This is the Google Speech API docs: https://cloud.google.com/speech/docs/sync-recognize
I trried this API for 2 weeks, but still can't solve my main purpose (translate live streaming).
I'm using PHP. (other language suggestion is allowed, I will find by myself)
What I can do in my 2 weeks:
Synchronous Speech Recognition (<=1min)
Asynchronous Speech Recognition (>1min and <=80min). Note: i can modify this to accept 3hours video.
Live speech recognition from mic : https://www.google.com/intl/en/chrome/demos/speech.html
UPDATE: Perform streaming API with audio less than 6sec duration.
What can't I do is:
How to translate live streaming. ex: radio streaming (delay is allowed)

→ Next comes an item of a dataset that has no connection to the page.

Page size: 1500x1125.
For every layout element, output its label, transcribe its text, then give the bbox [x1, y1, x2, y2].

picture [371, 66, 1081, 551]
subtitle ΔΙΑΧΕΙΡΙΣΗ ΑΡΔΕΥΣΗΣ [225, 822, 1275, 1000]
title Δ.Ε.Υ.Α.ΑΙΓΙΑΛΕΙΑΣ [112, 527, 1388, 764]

How to Translate when video/audio playing. (delay is allowed)
UPDATE:
I also ask the question on google github too. but since no answer, i ask here.
Summary:
I can perform speech streaming but only with 6 second audio. This is not like what i expected. My expectation is to recognize unlimited duration (seems we dont know when radio streaming will end).

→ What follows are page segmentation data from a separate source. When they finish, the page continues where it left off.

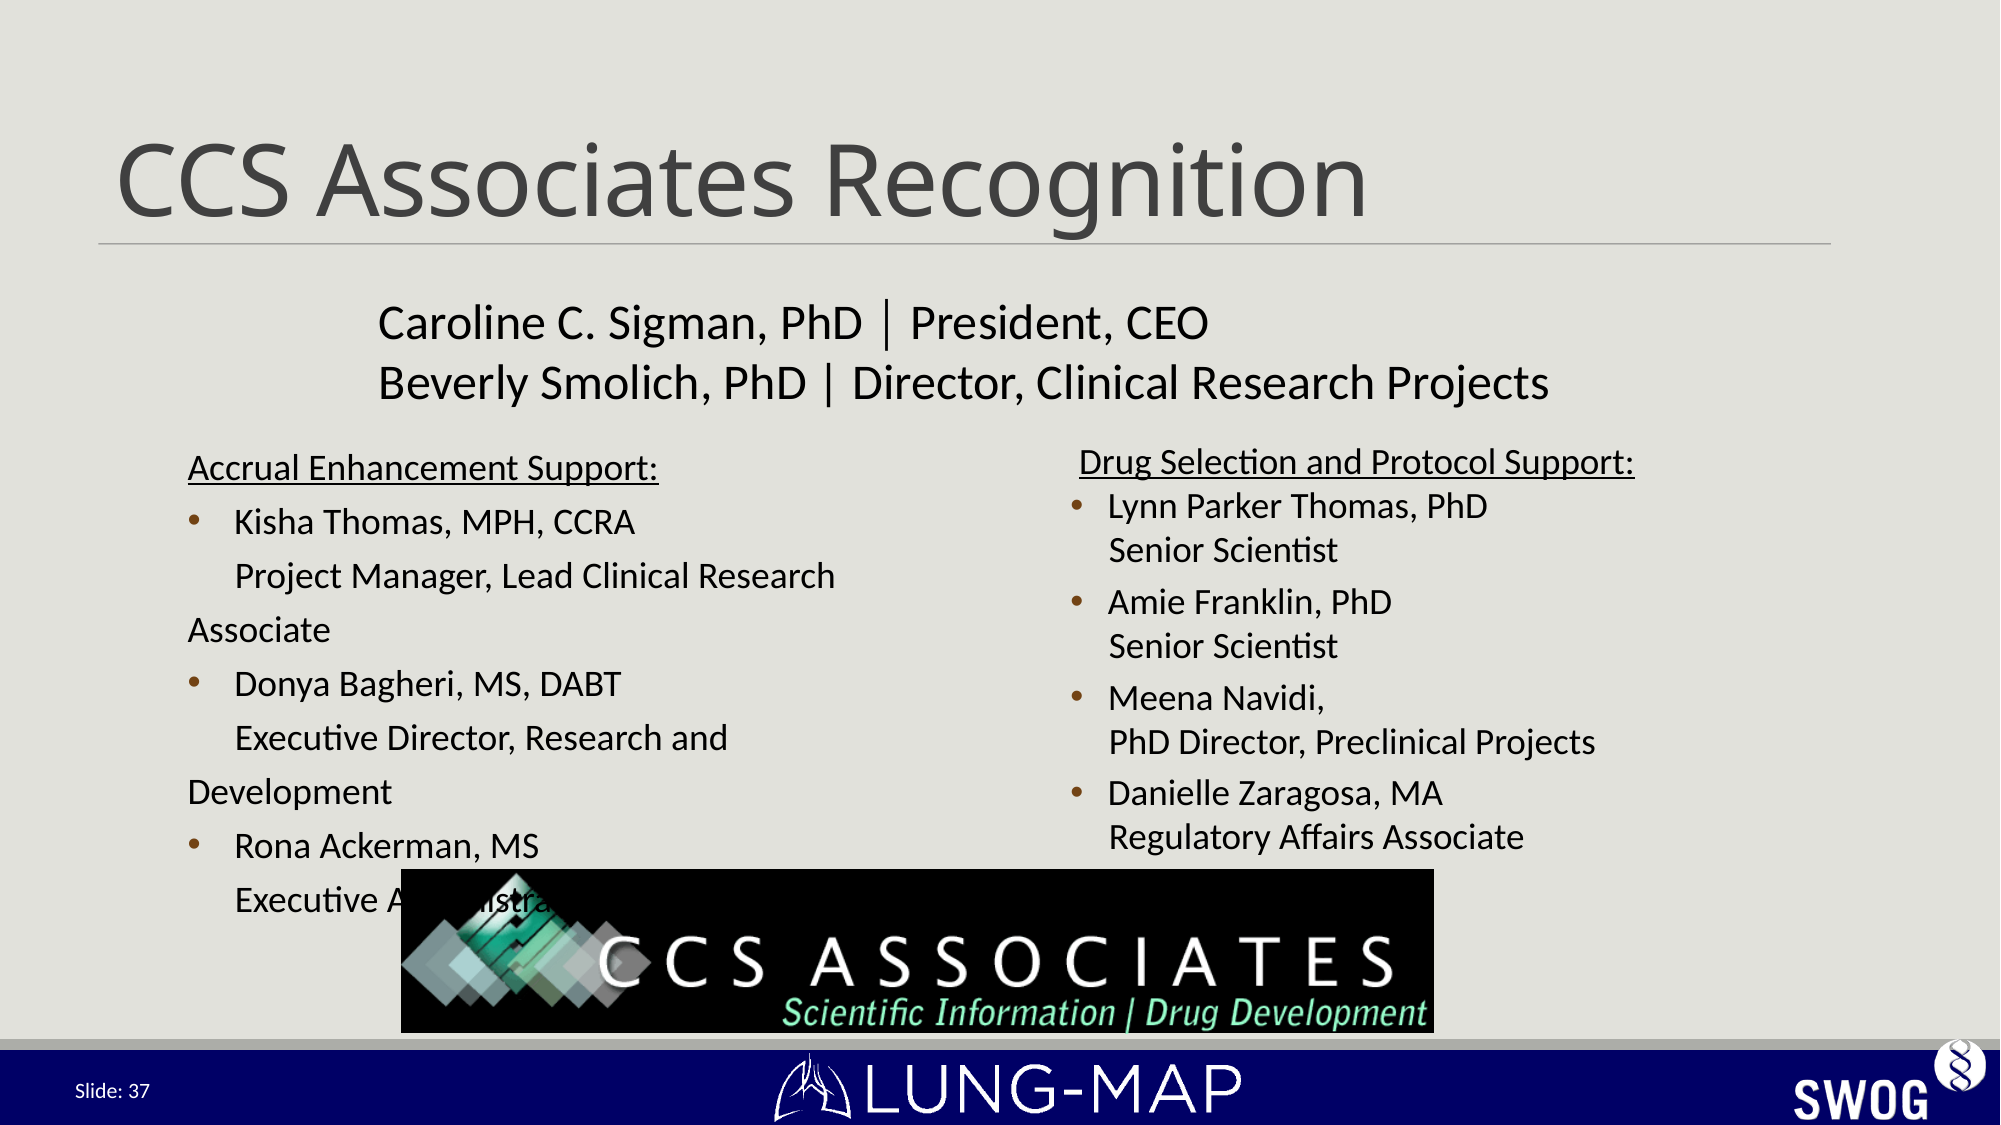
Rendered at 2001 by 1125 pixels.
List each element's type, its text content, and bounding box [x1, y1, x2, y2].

text_box Caroline C. Sigman, PhD │ President, CEO Beverly Smolich, PhD | Director, Clinical Research Projects [364, 281, 1566, 462]
text_box Accrual Enhancement Support: Kisha Thomas, MPH, CCRA Project Manager, Lead Clinical Research Associate Donya Bagheri, MS, DABT Executive Director, Research and Development Rona Ackerman, MS Executive Administrative Associate [172, 435, 957, 865]
title CCS Associates Recognition [99, 5, 1830, 245]
slide_number Slide: 37 [9, 1059, 166, 1120]
picture [769, 1053, 1241, 1122]
picture [400, 868, 1435, 1034]
picture [1794, 1039, 1986, 1120]
list Drug Selection and Protocol Support: Lynn Parker Thomas, PhD Senior Scientist Amie Franklin, PhD Senior Scientist Meena Navidi, PhD Director, Preclinical Projects Danielle Zaragosa, MA Regulatory Affairs Associate [1070, 433, 1925, 867]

Thank for any help. i very appreciate it
UPDATE:
To approve that I can't use video longer than 6sec. so i write this:
I try this video interview.mp4 and convert it with ffmpeg to interview.flac using this ffmpeg -i interview.mp4 -c:a flac -ar 16000 -ac 1 -sample_fmt s16 interview.flac
.
i use this library to transcribe the video using this command:
php speech.php transcribe --encoding FLAC --language-code en-US --sample-rate 16000 --stream interview.flac
and the result is:
[Google\GAX\ApiException]
Invalid 'audio_content': too long.
it cant be too long, because the video duration is only 48 sec. this is the meta from ffmpeg result:
Output #0, flac, to 'interview.flac':
Metadata:
major_brand : isom
minor_version : 512
compatible_brands: isomiso2avc1mp41
encoder : Lavf57.72.101
Stream #0:0(und): Audio: flac, 16000 Hz, mono, s16, 128 kb/s (default)
Metadata:
handler_name : SoundHandler
encoder : Lavc57.92.100 flac
size= 810kB time=00:00:48.01 bitrate= 138.1kbits/s speed= 108x
video:0kB audio:801kB subtitle:0kB other streams:0kB global headers:0kB muxing overhead: 1.019650%